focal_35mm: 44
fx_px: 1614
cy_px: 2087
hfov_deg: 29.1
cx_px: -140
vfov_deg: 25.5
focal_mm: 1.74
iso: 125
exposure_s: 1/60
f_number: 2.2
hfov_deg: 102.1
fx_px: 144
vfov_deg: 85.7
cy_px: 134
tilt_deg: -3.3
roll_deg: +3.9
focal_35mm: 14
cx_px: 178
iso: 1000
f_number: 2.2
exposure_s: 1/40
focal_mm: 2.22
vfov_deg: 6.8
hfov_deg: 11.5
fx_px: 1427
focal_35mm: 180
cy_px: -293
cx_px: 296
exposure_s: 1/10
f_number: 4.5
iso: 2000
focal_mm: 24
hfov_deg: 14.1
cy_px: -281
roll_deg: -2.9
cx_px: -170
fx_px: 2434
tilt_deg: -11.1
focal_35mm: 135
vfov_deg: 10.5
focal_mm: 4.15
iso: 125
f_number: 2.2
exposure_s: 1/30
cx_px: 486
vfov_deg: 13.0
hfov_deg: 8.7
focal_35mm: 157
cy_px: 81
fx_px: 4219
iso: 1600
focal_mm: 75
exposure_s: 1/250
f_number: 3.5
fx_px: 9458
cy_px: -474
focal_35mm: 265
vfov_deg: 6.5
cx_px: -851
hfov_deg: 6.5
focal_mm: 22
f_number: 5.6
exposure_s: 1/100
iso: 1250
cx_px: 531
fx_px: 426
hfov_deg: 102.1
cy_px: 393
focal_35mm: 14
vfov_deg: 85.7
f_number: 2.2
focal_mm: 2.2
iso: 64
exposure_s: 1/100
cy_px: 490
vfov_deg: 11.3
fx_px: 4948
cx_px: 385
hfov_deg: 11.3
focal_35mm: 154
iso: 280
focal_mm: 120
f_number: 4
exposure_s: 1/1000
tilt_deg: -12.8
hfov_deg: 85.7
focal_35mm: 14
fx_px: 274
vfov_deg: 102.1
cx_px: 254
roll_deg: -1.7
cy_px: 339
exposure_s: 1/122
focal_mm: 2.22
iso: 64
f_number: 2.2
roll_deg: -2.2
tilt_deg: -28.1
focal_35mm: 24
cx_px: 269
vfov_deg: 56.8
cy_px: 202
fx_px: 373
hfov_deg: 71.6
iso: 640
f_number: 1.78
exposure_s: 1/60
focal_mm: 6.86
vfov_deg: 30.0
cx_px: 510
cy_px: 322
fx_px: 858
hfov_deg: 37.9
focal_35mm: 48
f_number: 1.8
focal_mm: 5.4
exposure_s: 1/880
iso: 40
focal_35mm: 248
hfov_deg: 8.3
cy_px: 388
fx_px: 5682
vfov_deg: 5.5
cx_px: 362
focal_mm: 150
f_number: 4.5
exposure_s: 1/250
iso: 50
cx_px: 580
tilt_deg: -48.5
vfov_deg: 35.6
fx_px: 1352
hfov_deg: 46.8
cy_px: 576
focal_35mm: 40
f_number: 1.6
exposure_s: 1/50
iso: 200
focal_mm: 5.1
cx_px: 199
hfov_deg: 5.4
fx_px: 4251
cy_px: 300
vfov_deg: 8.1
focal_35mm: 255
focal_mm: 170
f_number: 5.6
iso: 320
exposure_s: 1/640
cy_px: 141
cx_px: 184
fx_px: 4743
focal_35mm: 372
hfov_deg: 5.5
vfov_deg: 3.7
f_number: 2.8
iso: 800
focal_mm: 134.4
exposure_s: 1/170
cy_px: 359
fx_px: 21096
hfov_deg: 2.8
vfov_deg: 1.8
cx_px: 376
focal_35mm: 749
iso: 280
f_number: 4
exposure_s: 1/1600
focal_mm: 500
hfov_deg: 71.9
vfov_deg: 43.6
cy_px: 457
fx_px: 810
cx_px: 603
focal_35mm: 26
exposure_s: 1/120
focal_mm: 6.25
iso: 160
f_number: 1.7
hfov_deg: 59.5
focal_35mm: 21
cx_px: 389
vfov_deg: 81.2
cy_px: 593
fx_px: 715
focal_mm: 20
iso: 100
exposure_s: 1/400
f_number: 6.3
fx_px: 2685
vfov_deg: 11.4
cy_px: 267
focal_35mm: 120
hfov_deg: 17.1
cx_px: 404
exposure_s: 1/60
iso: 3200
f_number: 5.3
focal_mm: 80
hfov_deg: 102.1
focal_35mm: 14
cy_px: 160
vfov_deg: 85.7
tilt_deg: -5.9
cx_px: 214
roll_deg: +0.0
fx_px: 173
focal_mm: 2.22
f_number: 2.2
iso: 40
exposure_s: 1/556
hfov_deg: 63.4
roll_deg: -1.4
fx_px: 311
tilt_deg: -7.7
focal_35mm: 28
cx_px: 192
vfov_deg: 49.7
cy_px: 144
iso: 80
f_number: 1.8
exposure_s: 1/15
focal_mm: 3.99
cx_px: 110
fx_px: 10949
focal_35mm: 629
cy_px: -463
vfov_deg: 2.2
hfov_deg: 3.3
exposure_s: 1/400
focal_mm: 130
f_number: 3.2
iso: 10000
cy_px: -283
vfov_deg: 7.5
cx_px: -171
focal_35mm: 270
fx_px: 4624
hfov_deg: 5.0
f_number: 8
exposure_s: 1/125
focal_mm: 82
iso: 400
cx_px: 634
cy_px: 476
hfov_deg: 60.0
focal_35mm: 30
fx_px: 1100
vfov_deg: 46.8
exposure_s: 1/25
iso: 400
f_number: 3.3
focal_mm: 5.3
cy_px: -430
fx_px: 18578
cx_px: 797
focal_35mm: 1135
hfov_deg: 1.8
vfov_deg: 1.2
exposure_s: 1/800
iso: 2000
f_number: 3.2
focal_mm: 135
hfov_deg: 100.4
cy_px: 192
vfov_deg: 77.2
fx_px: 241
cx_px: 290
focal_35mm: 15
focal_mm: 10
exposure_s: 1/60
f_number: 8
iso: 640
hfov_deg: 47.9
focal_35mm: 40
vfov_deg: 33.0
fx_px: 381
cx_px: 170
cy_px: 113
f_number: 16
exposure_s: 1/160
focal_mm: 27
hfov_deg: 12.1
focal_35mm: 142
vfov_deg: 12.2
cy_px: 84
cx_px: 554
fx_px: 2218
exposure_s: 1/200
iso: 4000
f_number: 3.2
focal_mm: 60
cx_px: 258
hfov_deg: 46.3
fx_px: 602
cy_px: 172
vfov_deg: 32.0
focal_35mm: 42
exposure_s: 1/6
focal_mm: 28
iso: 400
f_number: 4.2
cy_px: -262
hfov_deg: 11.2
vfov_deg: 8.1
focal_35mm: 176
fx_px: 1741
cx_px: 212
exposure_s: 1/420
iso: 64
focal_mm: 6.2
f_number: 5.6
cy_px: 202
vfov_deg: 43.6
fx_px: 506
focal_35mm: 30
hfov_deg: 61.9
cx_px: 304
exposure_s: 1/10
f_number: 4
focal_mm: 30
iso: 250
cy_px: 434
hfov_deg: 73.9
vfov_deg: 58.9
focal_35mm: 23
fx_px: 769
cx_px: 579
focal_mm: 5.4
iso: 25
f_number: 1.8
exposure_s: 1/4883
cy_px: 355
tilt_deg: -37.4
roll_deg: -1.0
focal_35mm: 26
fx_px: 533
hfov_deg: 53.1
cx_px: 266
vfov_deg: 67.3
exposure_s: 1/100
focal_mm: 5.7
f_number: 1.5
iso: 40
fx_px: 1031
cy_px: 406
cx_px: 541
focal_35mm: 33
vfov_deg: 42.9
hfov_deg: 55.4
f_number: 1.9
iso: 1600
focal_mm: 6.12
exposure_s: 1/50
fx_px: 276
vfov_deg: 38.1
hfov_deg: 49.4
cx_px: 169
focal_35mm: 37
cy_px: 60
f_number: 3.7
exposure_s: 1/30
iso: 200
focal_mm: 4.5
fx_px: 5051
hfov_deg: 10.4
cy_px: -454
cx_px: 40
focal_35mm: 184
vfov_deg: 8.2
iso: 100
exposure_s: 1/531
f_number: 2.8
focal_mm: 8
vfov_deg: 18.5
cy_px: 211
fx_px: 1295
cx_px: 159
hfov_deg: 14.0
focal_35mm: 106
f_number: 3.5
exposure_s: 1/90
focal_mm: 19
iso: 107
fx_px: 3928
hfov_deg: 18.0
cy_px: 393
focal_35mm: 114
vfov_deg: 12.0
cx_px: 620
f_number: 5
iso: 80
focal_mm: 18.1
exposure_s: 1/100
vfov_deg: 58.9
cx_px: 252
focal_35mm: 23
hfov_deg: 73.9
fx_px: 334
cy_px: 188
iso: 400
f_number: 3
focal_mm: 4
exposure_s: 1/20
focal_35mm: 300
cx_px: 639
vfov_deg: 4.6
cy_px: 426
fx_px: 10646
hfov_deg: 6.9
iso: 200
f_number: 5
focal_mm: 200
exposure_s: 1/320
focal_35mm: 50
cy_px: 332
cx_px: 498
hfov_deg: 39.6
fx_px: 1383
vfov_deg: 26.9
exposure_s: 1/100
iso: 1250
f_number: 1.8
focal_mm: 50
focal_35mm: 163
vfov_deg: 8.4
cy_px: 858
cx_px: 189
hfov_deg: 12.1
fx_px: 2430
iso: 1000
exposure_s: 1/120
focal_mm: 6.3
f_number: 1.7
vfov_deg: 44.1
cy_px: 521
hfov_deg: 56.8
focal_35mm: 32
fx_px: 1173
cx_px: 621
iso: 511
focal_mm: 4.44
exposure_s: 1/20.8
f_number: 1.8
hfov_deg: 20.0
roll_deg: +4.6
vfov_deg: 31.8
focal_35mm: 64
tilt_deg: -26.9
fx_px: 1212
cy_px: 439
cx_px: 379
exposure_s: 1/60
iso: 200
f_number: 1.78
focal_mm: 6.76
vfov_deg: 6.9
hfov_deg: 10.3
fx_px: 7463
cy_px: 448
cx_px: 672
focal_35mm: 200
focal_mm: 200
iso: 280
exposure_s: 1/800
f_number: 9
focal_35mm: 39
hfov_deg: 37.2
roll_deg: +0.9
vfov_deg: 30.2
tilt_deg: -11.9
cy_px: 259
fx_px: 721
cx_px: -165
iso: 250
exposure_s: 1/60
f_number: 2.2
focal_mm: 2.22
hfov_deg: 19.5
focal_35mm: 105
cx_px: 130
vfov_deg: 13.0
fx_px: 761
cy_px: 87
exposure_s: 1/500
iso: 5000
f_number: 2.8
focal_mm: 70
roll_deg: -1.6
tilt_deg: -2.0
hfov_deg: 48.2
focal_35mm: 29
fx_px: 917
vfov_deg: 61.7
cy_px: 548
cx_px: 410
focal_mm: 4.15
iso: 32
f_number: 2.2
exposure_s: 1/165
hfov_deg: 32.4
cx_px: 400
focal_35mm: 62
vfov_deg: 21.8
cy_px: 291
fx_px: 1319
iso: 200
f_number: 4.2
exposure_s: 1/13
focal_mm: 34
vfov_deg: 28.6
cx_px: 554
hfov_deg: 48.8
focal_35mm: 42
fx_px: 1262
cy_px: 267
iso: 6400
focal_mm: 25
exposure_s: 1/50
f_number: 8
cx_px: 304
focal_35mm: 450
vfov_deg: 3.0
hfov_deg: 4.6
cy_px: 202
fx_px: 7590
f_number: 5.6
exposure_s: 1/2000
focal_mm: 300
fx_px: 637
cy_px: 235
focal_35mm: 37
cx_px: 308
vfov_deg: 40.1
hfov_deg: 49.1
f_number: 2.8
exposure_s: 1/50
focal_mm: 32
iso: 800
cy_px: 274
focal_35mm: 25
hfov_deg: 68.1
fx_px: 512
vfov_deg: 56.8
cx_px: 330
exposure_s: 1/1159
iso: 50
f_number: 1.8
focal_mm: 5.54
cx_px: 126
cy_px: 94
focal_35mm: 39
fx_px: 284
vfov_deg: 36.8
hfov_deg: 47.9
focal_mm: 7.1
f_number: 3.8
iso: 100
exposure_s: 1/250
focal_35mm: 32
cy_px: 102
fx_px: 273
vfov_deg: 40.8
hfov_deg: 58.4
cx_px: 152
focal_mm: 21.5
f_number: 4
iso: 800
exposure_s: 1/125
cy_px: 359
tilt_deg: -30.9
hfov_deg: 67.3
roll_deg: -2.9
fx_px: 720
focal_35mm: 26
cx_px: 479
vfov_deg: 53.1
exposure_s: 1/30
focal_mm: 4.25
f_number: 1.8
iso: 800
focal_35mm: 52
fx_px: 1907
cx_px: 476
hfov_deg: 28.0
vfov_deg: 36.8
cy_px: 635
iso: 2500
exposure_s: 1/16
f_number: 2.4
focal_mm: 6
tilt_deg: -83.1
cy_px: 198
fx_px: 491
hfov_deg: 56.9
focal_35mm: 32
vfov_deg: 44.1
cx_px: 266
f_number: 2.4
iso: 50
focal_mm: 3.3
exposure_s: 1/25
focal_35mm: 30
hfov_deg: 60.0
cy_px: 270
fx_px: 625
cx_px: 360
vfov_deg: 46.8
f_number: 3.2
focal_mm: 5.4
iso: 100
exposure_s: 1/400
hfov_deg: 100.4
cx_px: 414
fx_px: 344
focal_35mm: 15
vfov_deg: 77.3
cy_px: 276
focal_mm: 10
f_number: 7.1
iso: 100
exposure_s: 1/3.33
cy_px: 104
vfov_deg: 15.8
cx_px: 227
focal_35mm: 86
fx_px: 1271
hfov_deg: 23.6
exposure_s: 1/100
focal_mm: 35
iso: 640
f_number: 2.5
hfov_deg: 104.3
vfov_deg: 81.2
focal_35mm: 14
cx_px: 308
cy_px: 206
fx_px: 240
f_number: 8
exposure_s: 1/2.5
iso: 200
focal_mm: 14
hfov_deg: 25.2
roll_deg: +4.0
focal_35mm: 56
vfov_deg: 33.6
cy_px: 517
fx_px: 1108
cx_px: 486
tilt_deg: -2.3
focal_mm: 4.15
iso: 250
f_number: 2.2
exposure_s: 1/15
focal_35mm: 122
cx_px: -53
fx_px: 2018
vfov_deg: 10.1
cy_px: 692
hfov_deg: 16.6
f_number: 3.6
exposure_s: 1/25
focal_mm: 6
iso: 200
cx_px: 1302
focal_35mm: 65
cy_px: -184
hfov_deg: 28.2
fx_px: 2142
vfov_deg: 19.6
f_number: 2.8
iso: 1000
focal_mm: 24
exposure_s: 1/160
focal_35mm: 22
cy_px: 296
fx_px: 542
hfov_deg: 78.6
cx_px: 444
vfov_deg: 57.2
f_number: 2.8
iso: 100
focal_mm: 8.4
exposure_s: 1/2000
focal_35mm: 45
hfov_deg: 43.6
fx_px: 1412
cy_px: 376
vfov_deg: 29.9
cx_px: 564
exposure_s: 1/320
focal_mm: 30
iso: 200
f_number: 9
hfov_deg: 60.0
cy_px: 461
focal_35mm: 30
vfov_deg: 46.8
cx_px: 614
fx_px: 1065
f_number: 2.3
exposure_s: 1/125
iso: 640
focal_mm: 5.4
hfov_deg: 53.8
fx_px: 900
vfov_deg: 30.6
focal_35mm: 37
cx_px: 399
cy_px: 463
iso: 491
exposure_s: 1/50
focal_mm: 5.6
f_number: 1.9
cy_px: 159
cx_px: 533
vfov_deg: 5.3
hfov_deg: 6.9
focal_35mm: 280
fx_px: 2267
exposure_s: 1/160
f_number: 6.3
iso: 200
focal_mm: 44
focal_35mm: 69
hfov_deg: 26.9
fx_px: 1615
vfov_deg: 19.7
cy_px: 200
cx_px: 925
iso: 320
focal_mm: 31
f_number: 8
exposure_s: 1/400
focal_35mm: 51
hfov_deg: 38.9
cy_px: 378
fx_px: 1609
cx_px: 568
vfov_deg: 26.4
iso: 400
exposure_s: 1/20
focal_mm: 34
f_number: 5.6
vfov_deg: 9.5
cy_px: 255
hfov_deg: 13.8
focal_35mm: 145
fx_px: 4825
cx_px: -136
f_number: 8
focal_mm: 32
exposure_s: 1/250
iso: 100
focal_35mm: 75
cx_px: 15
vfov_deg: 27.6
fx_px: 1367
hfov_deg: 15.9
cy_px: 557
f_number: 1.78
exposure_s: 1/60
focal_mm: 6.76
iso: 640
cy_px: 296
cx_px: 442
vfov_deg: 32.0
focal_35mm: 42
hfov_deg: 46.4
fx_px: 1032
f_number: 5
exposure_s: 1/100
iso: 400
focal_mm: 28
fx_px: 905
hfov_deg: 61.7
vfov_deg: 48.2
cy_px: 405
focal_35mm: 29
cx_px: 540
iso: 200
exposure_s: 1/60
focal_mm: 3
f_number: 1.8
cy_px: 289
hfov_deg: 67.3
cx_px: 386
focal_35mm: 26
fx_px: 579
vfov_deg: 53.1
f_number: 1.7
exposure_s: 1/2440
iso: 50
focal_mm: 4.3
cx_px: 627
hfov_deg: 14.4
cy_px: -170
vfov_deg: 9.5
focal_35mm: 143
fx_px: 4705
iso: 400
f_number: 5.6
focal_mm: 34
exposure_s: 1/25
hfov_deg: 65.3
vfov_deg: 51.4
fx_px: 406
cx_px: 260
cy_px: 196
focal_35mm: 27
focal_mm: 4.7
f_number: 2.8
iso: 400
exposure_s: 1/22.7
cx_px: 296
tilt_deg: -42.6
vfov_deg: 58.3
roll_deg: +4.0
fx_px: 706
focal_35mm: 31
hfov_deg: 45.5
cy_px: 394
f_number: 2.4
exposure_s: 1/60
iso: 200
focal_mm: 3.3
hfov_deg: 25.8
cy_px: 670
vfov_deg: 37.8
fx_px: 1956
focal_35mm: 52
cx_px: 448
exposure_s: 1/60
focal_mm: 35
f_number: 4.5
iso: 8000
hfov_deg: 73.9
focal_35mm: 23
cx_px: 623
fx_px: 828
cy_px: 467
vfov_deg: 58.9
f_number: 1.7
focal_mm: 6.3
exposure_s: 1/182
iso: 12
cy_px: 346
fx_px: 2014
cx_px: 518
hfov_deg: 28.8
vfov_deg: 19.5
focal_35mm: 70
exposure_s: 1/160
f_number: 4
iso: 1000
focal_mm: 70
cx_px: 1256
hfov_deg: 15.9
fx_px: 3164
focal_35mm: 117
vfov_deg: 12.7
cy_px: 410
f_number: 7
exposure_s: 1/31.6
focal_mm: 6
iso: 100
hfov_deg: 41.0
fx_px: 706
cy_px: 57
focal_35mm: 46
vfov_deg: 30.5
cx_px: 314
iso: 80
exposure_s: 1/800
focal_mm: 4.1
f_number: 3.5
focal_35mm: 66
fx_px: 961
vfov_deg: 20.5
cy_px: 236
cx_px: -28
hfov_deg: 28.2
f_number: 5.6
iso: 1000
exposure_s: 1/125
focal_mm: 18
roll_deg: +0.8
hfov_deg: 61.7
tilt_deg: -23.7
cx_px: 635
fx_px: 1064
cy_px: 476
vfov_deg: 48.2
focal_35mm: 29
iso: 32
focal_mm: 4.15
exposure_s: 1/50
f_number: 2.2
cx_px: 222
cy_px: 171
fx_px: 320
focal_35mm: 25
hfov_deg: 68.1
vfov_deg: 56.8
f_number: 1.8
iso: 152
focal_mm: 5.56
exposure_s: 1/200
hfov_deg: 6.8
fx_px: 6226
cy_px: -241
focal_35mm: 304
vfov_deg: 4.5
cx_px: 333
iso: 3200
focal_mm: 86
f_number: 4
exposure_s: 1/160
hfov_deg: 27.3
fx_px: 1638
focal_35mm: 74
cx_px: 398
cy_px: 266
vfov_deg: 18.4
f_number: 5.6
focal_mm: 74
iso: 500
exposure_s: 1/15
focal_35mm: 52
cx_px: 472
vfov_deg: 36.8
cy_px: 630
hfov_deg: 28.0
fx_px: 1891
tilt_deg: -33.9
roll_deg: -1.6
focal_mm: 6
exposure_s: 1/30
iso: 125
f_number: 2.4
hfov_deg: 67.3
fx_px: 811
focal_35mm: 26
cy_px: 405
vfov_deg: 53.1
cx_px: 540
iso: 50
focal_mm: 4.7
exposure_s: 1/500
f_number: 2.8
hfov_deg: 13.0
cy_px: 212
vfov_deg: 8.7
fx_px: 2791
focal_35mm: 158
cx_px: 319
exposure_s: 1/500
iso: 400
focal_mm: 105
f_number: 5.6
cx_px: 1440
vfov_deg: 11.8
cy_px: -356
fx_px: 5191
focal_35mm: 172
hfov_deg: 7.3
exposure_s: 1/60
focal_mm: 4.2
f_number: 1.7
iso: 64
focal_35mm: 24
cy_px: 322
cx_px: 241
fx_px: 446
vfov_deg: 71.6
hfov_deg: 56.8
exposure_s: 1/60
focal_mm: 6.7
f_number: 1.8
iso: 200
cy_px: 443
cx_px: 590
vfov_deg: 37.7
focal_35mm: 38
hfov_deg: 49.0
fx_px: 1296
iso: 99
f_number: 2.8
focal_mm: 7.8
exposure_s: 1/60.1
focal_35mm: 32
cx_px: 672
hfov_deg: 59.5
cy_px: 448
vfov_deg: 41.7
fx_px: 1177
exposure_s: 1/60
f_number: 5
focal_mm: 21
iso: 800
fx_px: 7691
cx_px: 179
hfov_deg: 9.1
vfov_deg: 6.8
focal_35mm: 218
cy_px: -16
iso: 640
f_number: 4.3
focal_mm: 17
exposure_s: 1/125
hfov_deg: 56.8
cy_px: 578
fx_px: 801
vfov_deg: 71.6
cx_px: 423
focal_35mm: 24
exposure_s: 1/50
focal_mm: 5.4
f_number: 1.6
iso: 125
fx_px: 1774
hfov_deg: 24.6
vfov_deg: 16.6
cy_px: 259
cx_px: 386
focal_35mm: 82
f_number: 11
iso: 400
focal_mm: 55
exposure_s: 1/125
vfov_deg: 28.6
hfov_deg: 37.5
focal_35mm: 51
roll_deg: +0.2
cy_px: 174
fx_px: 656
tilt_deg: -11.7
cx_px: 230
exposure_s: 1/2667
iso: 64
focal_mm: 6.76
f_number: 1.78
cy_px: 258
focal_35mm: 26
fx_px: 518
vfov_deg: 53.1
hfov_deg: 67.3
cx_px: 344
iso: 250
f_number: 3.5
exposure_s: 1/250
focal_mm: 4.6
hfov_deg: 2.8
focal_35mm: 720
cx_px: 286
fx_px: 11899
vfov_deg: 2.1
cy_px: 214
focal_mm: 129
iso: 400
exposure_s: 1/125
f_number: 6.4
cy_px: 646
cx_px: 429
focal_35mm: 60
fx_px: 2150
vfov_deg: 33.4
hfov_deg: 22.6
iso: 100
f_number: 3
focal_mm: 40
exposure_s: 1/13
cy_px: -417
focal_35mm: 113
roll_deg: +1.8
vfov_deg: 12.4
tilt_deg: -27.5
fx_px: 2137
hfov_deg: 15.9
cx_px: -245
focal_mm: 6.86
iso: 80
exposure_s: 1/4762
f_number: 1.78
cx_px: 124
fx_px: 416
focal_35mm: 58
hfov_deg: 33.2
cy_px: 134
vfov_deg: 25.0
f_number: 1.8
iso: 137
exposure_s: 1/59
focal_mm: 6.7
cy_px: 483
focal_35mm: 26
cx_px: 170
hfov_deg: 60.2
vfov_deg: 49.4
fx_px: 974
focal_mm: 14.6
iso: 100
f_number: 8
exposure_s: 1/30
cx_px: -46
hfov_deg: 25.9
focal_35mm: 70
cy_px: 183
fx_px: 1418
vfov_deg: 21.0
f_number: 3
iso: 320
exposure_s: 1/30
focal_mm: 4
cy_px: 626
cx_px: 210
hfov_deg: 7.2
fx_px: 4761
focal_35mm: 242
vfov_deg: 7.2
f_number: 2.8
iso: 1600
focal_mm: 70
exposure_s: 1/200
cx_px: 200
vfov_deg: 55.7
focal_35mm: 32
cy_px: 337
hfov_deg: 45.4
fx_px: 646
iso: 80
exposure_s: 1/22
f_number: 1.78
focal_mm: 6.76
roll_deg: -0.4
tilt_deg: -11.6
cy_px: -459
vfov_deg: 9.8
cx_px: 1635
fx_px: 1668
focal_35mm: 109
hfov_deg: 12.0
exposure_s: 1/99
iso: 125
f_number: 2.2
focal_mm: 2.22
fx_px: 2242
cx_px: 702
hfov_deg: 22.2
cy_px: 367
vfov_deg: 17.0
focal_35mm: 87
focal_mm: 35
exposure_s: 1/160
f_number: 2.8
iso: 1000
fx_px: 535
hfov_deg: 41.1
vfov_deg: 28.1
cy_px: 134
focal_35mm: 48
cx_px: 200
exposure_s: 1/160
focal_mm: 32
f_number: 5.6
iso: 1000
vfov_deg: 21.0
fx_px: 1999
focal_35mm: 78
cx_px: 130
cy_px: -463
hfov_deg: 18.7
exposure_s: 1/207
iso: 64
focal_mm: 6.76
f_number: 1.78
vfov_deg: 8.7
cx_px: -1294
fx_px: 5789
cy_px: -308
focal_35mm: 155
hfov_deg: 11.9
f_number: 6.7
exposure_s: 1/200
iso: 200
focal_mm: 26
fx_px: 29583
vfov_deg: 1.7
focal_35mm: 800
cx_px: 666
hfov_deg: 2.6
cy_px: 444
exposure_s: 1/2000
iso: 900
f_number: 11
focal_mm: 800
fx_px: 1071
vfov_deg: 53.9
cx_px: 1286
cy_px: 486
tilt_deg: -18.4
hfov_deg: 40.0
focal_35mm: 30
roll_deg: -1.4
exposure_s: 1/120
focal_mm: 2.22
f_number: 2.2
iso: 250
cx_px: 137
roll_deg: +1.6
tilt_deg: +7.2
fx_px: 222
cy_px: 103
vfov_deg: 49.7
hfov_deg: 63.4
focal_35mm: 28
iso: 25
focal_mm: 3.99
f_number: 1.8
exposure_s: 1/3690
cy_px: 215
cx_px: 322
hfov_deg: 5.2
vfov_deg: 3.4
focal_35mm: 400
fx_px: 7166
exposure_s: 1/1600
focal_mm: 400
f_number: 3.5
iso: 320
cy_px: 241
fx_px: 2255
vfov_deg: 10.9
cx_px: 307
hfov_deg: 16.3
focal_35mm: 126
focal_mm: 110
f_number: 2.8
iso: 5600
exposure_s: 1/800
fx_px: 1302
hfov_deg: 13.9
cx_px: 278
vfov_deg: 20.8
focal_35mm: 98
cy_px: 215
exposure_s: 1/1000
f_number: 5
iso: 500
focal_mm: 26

◆ ◆ ◆ ◆

Try it: Reproduce verbatim the lines above, from the line with "exposure_s: 1/420" through the line with "focal_mm: 5.7".

Expected output:
exposure_s: 1/420
iso: 64
focal_mm: 6.2
f_number: 5.6
cy_px: 202
vfov_deg: 43.6
fx_px: 506
focal_35mm: 30
hfov_deg: 61.9
cx_px: 304
exposure_s: 1/10
f_number: 4
focal_mm: 30
iso: 250
cy_px: 434
hfov_deg: 73.9
vfov_deg: 58.9
focal_35mm: 23
fx_px: 769
cx_px: 579
focal_mm: 5.4
iso: 25
f_number: 1.8
exposure_s: 1/4883
cy_px: 355
tilt_deg: -37.4
roll_deg: -1.0
focal_35mm: 26
fx_px: 533
hfov_deg: 53.1
cx_px: 266
vfov_deg: 67.3
exposure_s: 1/100
focal_mm: 5.7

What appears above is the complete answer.